Earth Day — a day created to raise awareness about the environment and appreciation for our Mother Earth — has been celebrated in the United States since 1970, and worldwide since 1990. Many pinpoint that first 1970 Earth Day as the beginning of the modern environmental movement. Today Earth Day is sponsored by the Earth Day Network and celebrated in almost 200 countries, with over 500 million people participating in public events and private education across our wonderful world. In 2009 the U.N. even got involved, declaring April 22 International Mother Earth Day.
I grew up during the era of heavy public service announcements. Whether it was the famous “this is your brain on drugs” ad, or a short segment about energy waste, there was always some message to be learned during the commercial breaks. I especially remember the PSAs about water consumption, and how wasteful much of America was while we were leisurely brushing our teeth or taking long, hot showers. As a conscientious child I tried to do what little I could — our family recycled and I tried not to be wasteful. But, unfortunately, as an adult I have slipped into some lazy patterns. When I bought my home six years ago I ventured out into the country where we don’t get trash service. As a result, Chris and I (actually, it’s usually just Chris) have to borrow my parents’ truck once every couple of weeks and haul our trash to our county landfill.
Most people think it’s kind of strange when I say this, but Stafford County actually has a really nice landfill.
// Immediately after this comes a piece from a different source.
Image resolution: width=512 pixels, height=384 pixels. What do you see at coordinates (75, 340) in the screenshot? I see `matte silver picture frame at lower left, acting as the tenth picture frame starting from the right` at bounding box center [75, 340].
It’s very well organized, the staff is friendly (at least compared to most county-level government workers), and the facility also makes free mulch and accepts cell phone donations for volunteer organizations. Plus, it doesn’t really stink the way you’d expect it too. They’ve even planted some daffodils near the exit! The bad news is, apparently a lot of other people like the landfill too. Due to our work schedule we can only go on the weekend, and it’s usually teaming with customers. Because of the crowd, at some point along the way we stopped recycling our paper, plastic, aluminum, and glass. I’m ashamed to admit it, but it’s all just been going in the same trash bag.